LC address:N-Queens I and N-Queens II
The n-queens puzzle is the problem of placing n queens on an n×n chessboard such that no two queens attack each other.
Given an integer n, return all distinct solutions to the n-queens puzzle.
Each solution contains a distinct board configuration of the n-queens’ placement, where 'Q'
and '.'
both indicate a queen and an empty space respectively.
For example,
There exist two distinct solutions to the 4-queens puzzle:
[
[".Q..", // Solution 1
"...Q",
"Q...",
"..Q."],
["..Q.", // Solution 2
"Q...",
"...Q",
".Q.."]
]
Analysis:
这是一道特别经典的CSP(Constraint Satisfaction Problem)问题,其根本是一种searching问题,可以用DFS,BFS等等,基本都是要利用回溯进行遍历搜索从而得到所有答案。
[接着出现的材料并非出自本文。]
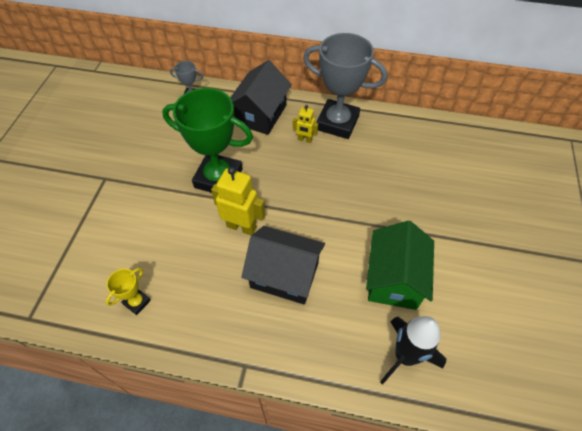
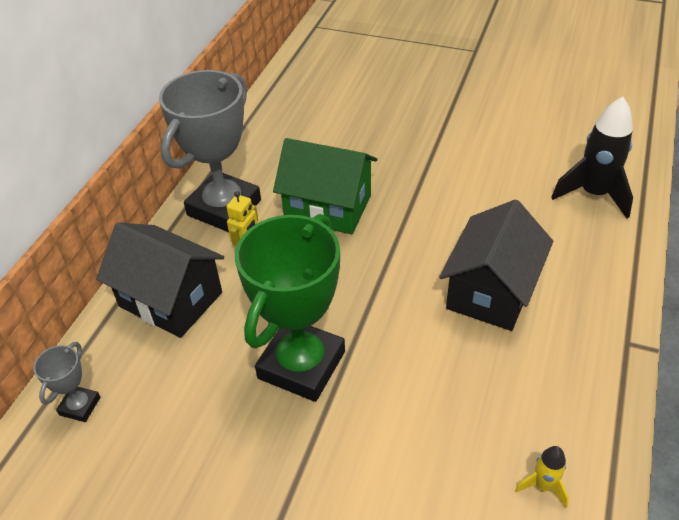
camera: 80 degrees left, 10 degrees down
(137, 302) = (543, 486): yellow trophy -> yellow rocket
(242, 226) = (405, 336): yellow robot -> none
(394, 279) = (496, 188): green house -> green house (328, 207)

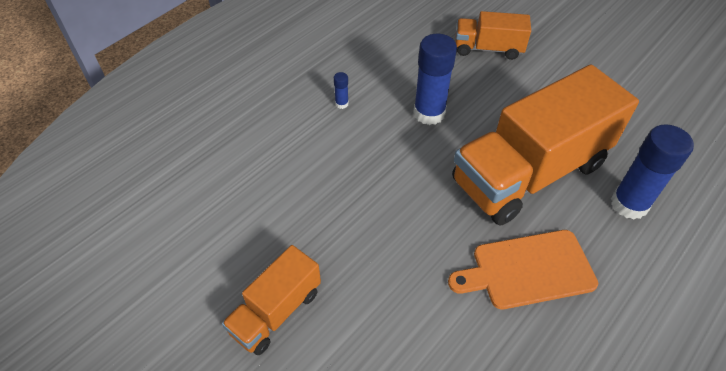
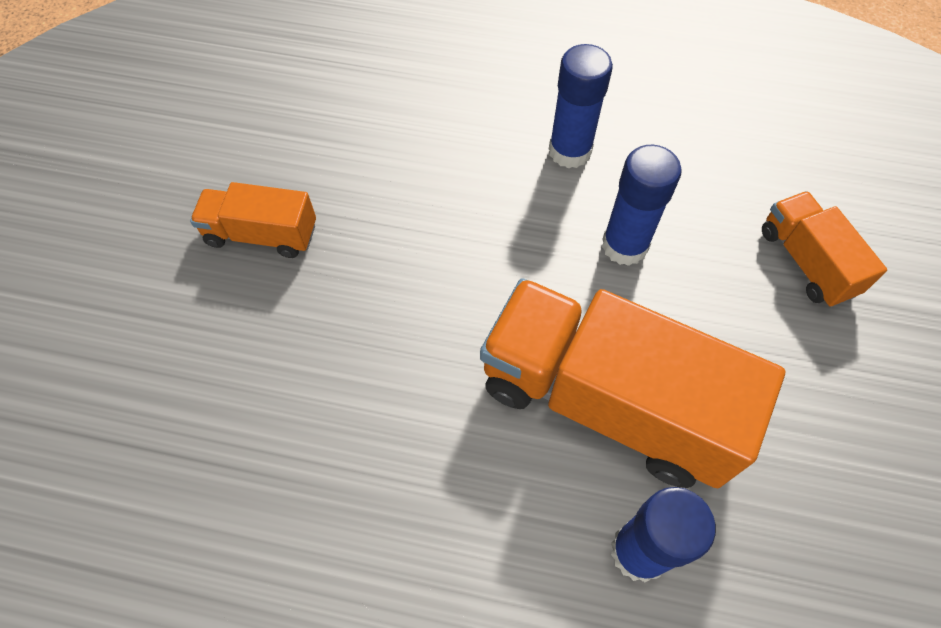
camera: 60 degrees right, 10 degrees up
(341, 104) = (570, 151): blue glue stick -> blue glue stick, size x2.34
(528, 270) = (448, 455): orange cutting board -> none

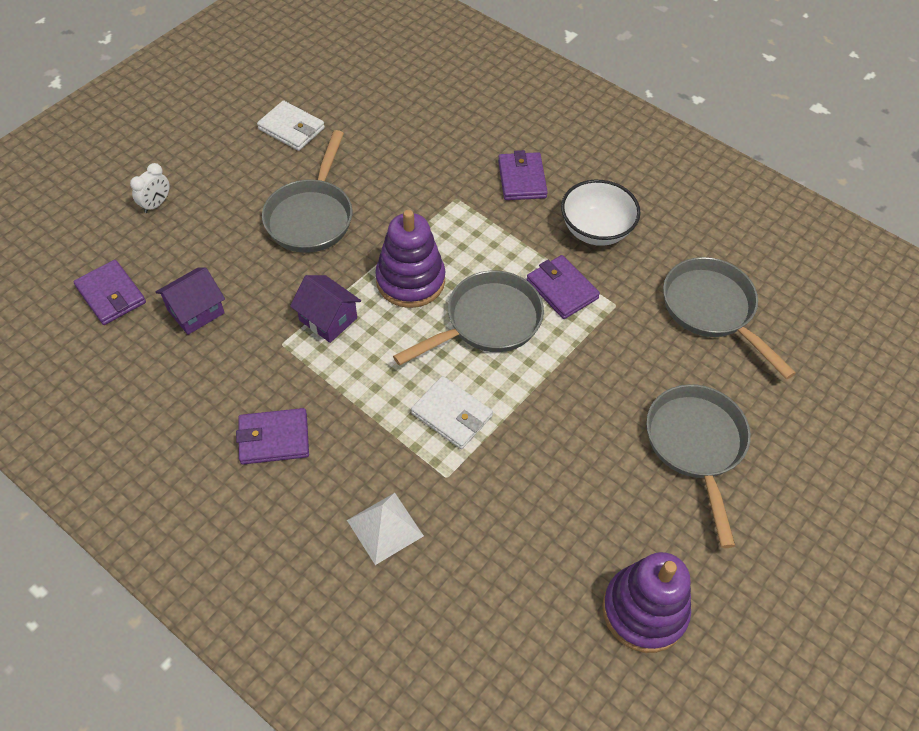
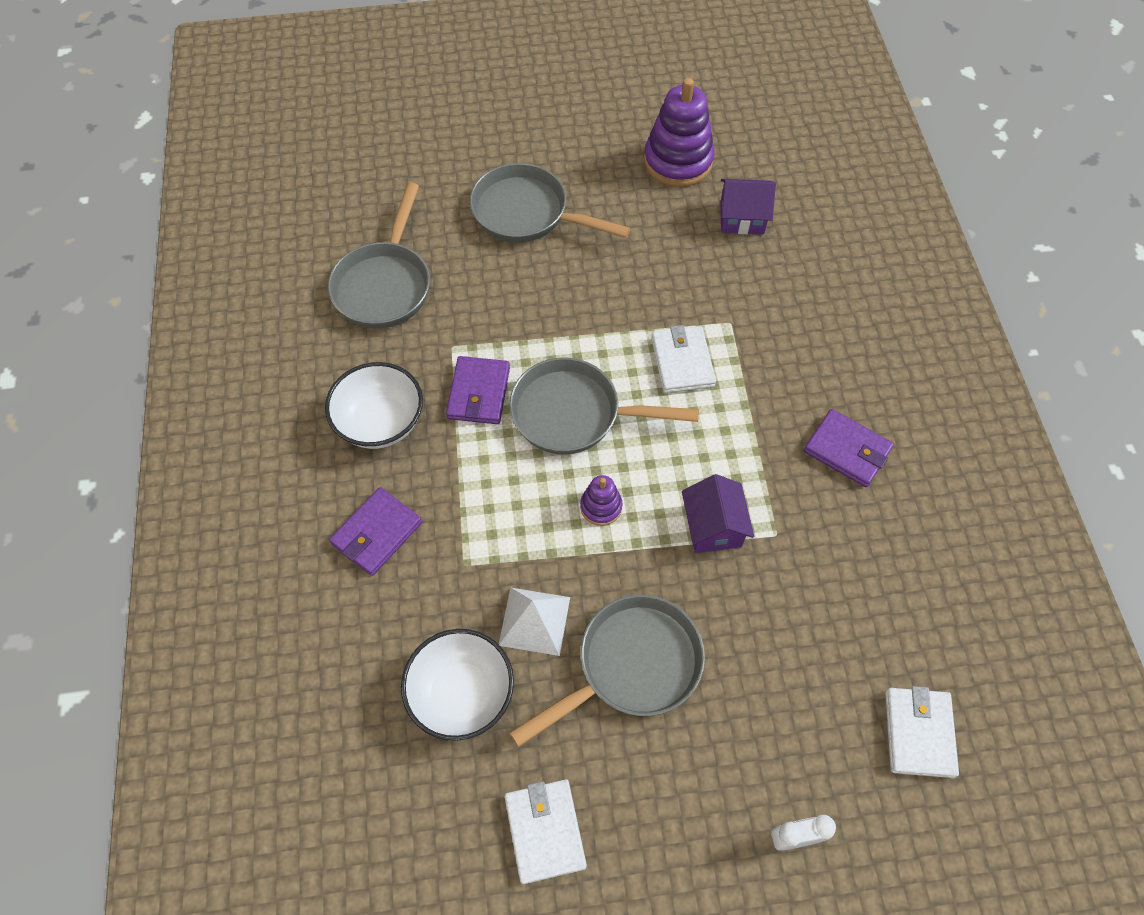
camera: 135 degrees left, 5 degrees up
(111, 295) = (918, 733): purple wallet -> white wallet
(196, 311) = (838, 638): purple house -> purple house (742, 218)
(385, 528) = (808, 322): white pyramid -> white pyramid (534, 621)
(390, 148) = (462, 694): none -> white bowl
(410, 280) = (601, 507): purple stacking toy -> purple stacking toy, size x0.50
(696, 446) = (527, 213): grey pan -> grey pan turned 75 degrees clockwise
由于这道题的特殊性,我们可以简单的算一下这道题目的time complexity,假设我们使用最朴素的DFS,一行一行填充Queens,每一行从左到右检查可能可以投放Queen的位置,然后记录成表,以便回溯。一开始,第一行的Q可以放任意一个位置,n种选择,不妨假设是在(0, 0)这个位置;接下来考虑第二行,显然(1, 0)以及(1, 1)这两个位置已经不能再放置Q,所以第二行有n-2个可能的位置,依次往下考虑。假设第n行的选择可能是f(n),那么我们可知,通常有 f(n) – 3 <= f(n+1) <= f(n),而且一定存在f(n) <= n。所以大致上来说,复杂度会在O(n!)左右。(其实这个只是一个上界,因为通常f(n) < n)
其实我们也发现了,根据之前的定义,f(n+1) = f(n) – k,这个k通常是一个非负整数,而k的值越大,对搜索效率越有利。基于这个想法,我们想尽可能的剪枝,并且对于“下一步”的选择更加慎重,因为我们想尽量从选项少的“那一行”开始我们的下一步,同时又希望每一步的选择可以为我们更好地排除余下的选项。为了说明清楚,我决定用个例子来表示这种策略。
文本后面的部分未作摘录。